## WORK REQUEST
Take each line of the data that contains the string "intersection" and copy it.

## RECORDS
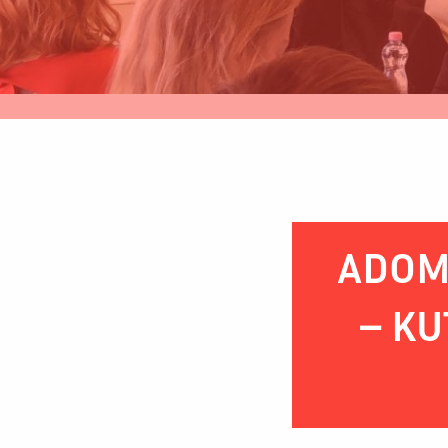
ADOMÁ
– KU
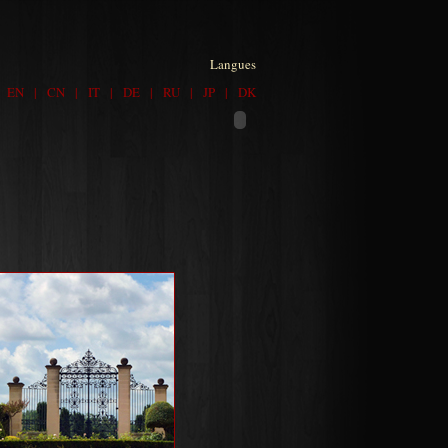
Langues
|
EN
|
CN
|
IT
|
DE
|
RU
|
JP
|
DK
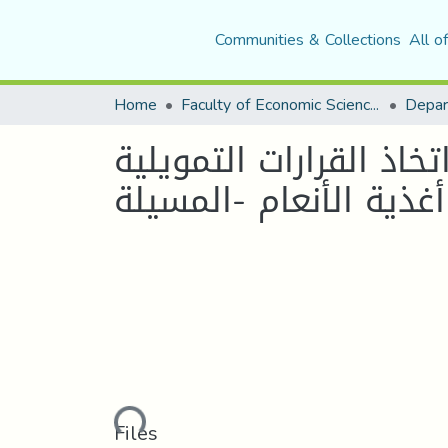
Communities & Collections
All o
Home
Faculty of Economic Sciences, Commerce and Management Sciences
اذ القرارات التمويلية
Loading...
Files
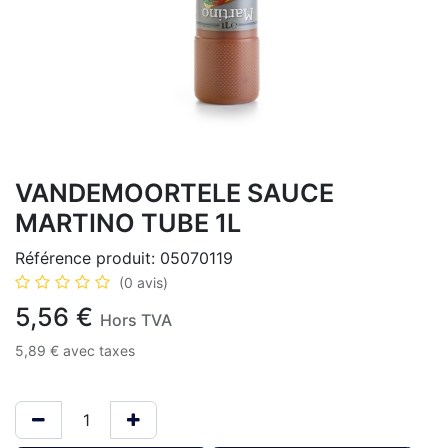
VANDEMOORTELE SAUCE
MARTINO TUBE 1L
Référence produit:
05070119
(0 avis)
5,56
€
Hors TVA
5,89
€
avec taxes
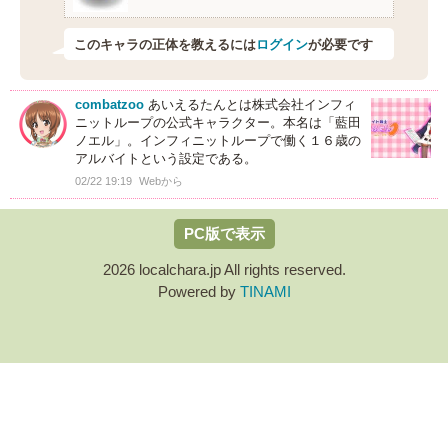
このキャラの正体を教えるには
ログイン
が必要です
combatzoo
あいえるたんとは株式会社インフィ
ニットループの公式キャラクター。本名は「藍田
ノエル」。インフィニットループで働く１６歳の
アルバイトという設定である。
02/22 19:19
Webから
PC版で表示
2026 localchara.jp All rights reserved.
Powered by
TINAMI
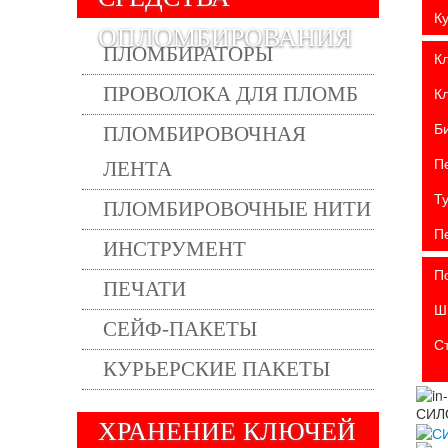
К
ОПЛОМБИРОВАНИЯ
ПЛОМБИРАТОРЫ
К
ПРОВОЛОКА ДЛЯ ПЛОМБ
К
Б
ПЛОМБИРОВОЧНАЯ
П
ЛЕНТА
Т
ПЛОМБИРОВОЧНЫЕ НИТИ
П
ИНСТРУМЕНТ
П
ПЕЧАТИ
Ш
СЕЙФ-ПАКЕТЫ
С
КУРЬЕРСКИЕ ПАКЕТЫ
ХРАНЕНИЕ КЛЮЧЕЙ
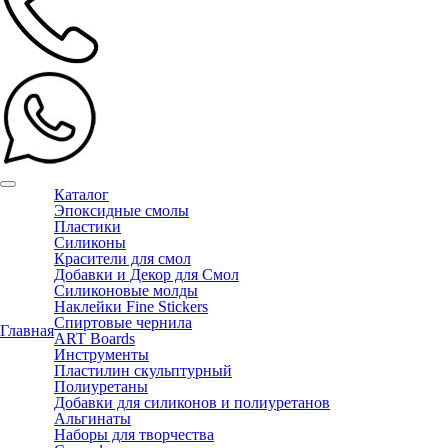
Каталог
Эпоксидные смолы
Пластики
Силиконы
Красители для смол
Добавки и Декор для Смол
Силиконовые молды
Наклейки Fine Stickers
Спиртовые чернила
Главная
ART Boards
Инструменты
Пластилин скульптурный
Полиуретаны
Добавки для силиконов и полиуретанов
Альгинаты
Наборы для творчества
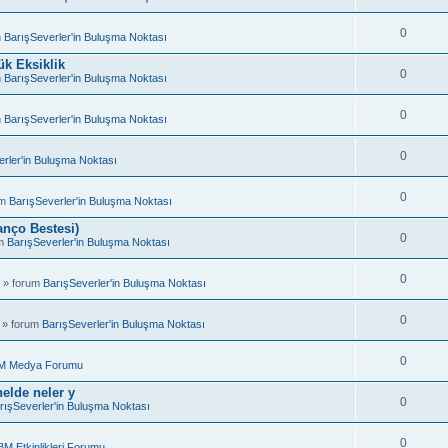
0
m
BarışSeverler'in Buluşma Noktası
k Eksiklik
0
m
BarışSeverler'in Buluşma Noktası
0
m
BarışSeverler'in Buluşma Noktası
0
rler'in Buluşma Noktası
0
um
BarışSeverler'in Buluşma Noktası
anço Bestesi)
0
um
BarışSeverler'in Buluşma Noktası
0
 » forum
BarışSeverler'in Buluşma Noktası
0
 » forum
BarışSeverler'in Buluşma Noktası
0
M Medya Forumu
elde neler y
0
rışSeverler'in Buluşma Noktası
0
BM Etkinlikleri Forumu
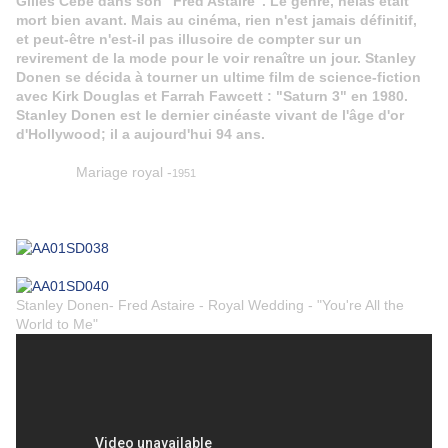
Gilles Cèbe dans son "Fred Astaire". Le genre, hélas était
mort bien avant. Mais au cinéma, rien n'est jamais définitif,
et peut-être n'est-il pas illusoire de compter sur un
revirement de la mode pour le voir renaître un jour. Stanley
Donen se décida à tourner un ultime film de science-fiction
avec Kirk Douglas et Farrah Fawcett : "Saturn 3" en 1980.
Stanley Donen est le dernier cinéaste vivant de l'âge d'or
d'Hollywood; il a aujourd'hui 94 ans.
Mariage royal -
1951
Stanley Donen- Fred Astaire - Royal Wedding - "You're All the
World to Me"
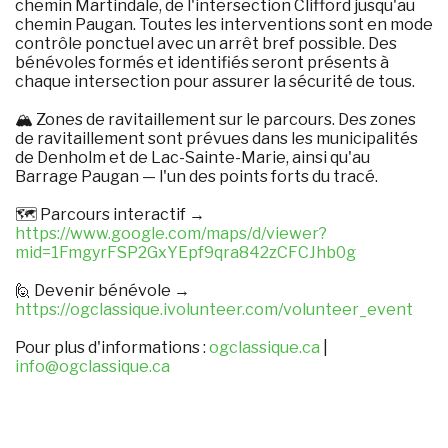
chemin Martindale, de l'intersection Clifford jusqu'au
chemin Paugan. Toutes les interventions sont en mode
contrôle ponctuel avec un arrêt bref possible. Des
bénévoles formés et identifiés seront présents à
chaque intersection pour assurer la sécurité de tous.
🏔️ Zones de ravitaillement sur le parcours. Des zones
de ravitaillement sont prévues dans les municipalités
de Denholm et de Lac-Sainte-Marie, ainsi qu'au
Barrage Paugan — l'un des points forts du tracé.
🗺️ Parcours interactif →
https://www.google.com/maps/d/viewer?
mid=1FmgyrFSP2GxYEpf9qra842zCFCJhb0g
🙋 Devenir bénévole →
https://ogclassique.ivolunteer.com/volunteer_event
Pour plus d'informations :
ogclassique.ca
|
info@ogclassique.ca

## RESPONSE TO THIS EXERCISE
chemin Martindale, de l'intersection Clifford jusqu'au
chaque intersection pour assurer la sécurité de tous.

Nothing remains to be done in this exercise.